Saving for a mortgage down payment on a house can take a lifetime.
A down payment is the amount of money that you need to be able to come up with to get a home mortgage. It acts as a kind of insurance for your mortgage lender and helps dictate the terms of your mortgage. Your mortgage payments take care of the rest of the cost of the house over a certain period of time.
A down payment can range from anywhere in the ballpark of 5-15% (or more) of the cost of the home you want. Unfortunately, this is almost always still a huge sum of money that will take you (and your partner, if you have one) years to save for.
In this post, we’re going to talk about the different ways that you can save for your mortgage. Whether it’s cutting costs in other areas, getting creative with budgeting, or putting money away slowly, little things will add up and let you hit that magic number a little bit quicker.
Buying a house doesn’t have to drain you financially. If you’re smart about saving, you can make it happen comfortably. Let’s talk about savings!
1. Have the Numbers Crunched
Before you start saving, have an understanding of the number that you’re aiming for. You can do this by talking to your mortgage lender and discussing your options. A higher down payment will give you better terms on your mortgage, but it might take longer to save for.
The lowest down payment, probably somewhere around 5%, will give you higher mortgage payments, interest, etc. With that, try to envision the largest feasible number that you can and shoot for that as your down payment number.
If it’s a $250,000 house, a 15% down payment would be $37,500. It’s a lot of money, but follow these savings ideas and you’ll be able to get their quicker than you think.
2. Set Up a Fund
After you figure out how much the down payment of a theoretical house will be in total, you should break it down into basic monthly payments. Set aside at least this much money every month, so that you have a general idea of how long it’ll take to raise the funds for the down payment.
Then, set up a housing fund where you can put all of these monthly payments and leave them there untouched.
3. Cut Out Unnecessary Spending
You won’t be able to live the lifestyle that you’re used to living if you plan on buying a house. You’ll have to cut out any frivolous spending like fancy dinners, expensive European vacations, and your daily trip to the nice coffee shop.
If you go out for drinks, spend more nights in. If you smoke, get the cheapest cigarettes (or try to quit). Just try to cut out anything that you don’t need to survive, then you’ll start to notice a little bit more extra cash that can go into the house fund.
4. Set Aside Anything Extra
Any extra income that you get, put in the down payment fund as well. Year-end bonuses from work, inheritances from distant relatives that have passed, and cash gifts from holidays and birthdays should all go directly in the bank.
It might feel a little too strict at times, and you should let yourself experience the finer things in life once in a while, but you’ll notice a big difference. Between cutting out spending and setting aside little income boosts, you can shave months off of your down payment saving.
5. Tap Into Other Savings
This isn’t necessarily advisable, but one option is to tap into other savings accounts to raise funds for the house. Not just your regular savings account, but you could also borrow from your retirement fund if you’re on the younger side.

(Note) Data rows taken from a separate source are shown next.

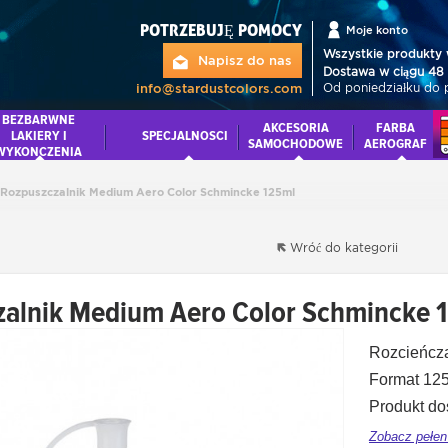
POTRZEBUJĘ POMOCY
Moje konto
Wszystkie produkty 
Napisz do nas
Dostawa w ciągu 48 
Od poniedziałku do 
info@stardustcolors.com
BEZBARWNE
AKCESORIA
FARBA
LAKIERY I
SPECJALNOSCI
SAMOCHODOWE
AEROGRAF
WYKONCZENIA
Rozpuszczalnik Medium Aero Color Schmincke 125ml
Wróć do kategorii
zalnik Medium Aero Color Schmincke 
Rozcieńcz
Format 12
Produkt do
Zobacz pełen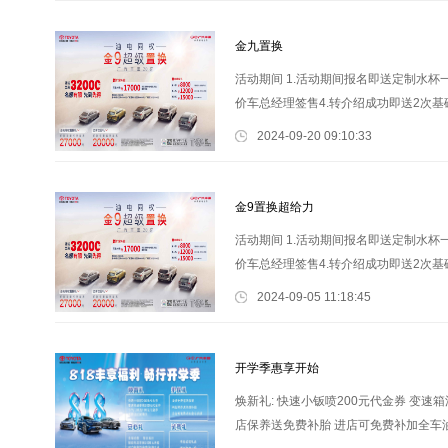
金九置换
活动期间 1.活动期间报名即送定制水杯一
价车总经理签售4.转介绍成功即送2次基础
专属礼(免费电脑检测、添加油液) (雨
2024-09-20 09:10:33
金9置换超给力
活动期间 1.活动期间报名即送定制水杯一
价车总经理签售4.转介绍成功即送2次基础
焕新专属礼(免费电脑检测、添加油液
2024-09-05 11:18:45
开学季惠享开始
焕新礼: 快速小钣喷200元代金券 变速箱
店保养送免费补胎 进店可免费补加全车油液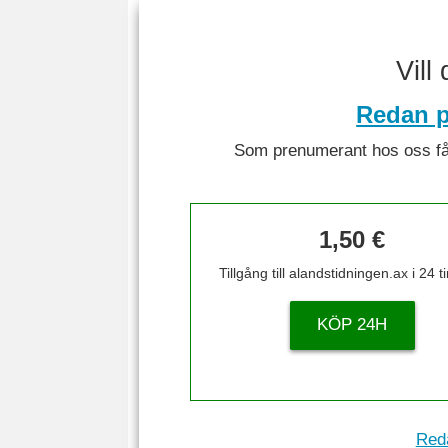
Vill
Redan p
Som prenumerant hos oss får 
1,50 €
Tillgång till alandstidningen.ax i 24 
KÖP 24H
Reda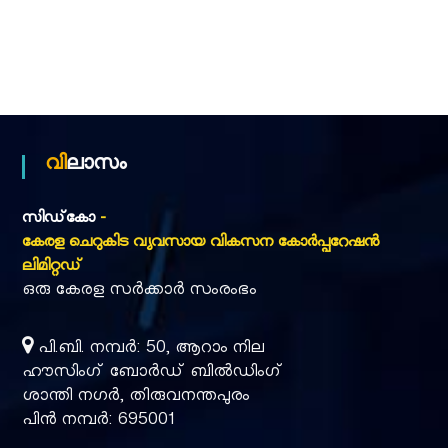
വിലാസം
സിഡ്‌കോ
-
കേരള ചെറുകിട വ്യവസായ വികസന കോർപ്പറേഷൻ
ലിമിറ്റഡ്
ഒരു കേരള സർക്കാർ സംരംഭം
പി.ബി. നമ്പർ: 50, ആറാം നില
ഹൗസിംഗ് ബോർഡ് ബിൽഡിംഗ്
ശാന്തി നഗർ, തിരുവനന്തപുരം
പിൻ നമ്പർ: 695001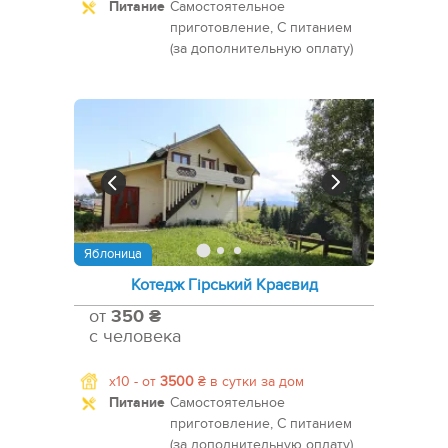
Питание
Самостоятельное
приготовление, С питанием
(за дополнительную оплату)
Яблоница
Котедж Гірський Краєвид
от
350 ₴
с человека
x10 -
от
3500
₴
в сутки за дом
Питание
Самостоятельное
приготовление, С питанием
(за дополнительную оплату)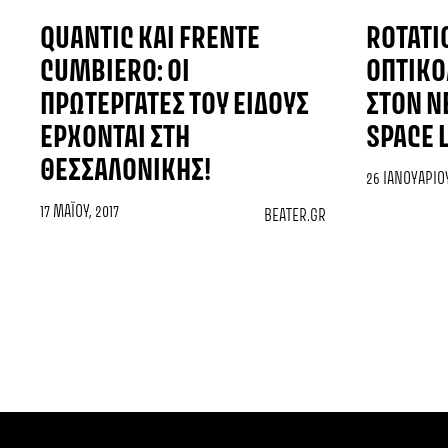
QUANTIC ΚΑΙ FRENTE
ROTATI
CUMBIERO: ΟΙ
ΟΠΤΙΚΟ
ΠΡΩΤΕΡΓΆΤΕΣ ΤΟΥ ΕΊΔΟΥΣ
ΣΤΟΝ Ν
ΈΡΧΟΝΤΑΙ ΣΤΗ
SPACE 
ΘΕΣΣΑΛΟΝΊΚΗΣ!
26 ΙΑΝΟΥΑΡΊΟΥ
17 ΜΑΪ́ΟΥ, 2017
BEATER.GR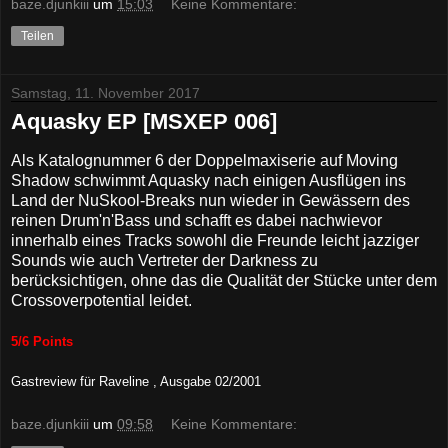
baze.djunkiii
um
15:03
Keine Kommentare:
Teilen
Samstag, 11. November 2017
Aquasky EP [MSXEP 006]
Als Katalognummer 6 der Doppelmaxiserie auf Moving
Shadow schwimmt Aquasky nach einigen Ausflügen ins
Land der NuSkool-Breaks nun wieder in Gewässern des
reinen Drum'n'Bass und schafft es dabei nachwievor
innerhalb eines Tracks sowohl die Freunde leicht jazziger
Sounds wie auch Vertreter der Darkness zu
berücksichtigen, ohne das die Qualität der Stücke unter dem
Crossoverpotential leidet.
5/6 Points
Gastreview für
Raveline , Ausgabe 02/2001
baze.djunkiii
um
09:58
Keine Kommentare:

You can borrow a significant amount from your RRSPs and take a big chunk out of your down payment when you’re purchasing your first home. You’ll have to pay back into the account within 15 years, however. If you don’t, you might end up having to pay taxes on that money down the road.
6. Pay Off Debts
Before you start taking your down payment seriously, you should pay off all of your credit card debts. If you can take care of these quickly, you can save money on interest.
The best way to do this is to focus your attention on one debt at a time. Pay off the cheapest debt with the highest interest first, then move on to the next one. Before you know it, you’ll be debt-free and ready to take on a mortgage.
Not only does debt hold you back from saving money, but it also makes it difficult to get a mortgage lender to actually give you a mortgage. Learn how to qualify for a mortgage before you try to get one.
7. Income Boosters
If you’re comfortable with it and have the time, you can start taking on side jobs to boost your income. And, if you’ve got a partner, they can do the same. These little boosts that come in add up over time and can make up a large part of your down payment when you look at the big picture.
It doesn’t even have to be a part-time job, it can be an Etsy store, handiwork around town, or tutoring local high school kids. Keep commitments to a minimum, so you can stop if it becomes too much work for too little gain.
8. Change Rentals
Presumably, you’re currently renting if you’re a first-time homebuyer. A quick way to lower your monthly expenses is to downsize your rental while you save to buy. If you’ve got relatives nearby, try to get them to let you live in their basement for free.
The temporary dip in comfort and lifestyle will pay off when you’re saving an extra couple hundred dollars per month and putting it towards your down payment. When you own property down the road, you’ll look back on this decision positively.
You’ll Have Your Mortgage Down Payment Faster Than You Think
When you start cutting costs and finding little income boosters here and there, you’ll be able to come up with your mortgage down payment a lot faster than if you just keep living your normal life. Whatever sacrifices you have to make now are necessary evils in getting your dream home.
Do it the right way and it’ll all happen a lot faster than you think. Then, you’ll go back to a regular old monthly mortgage payment, which is another topic for another day.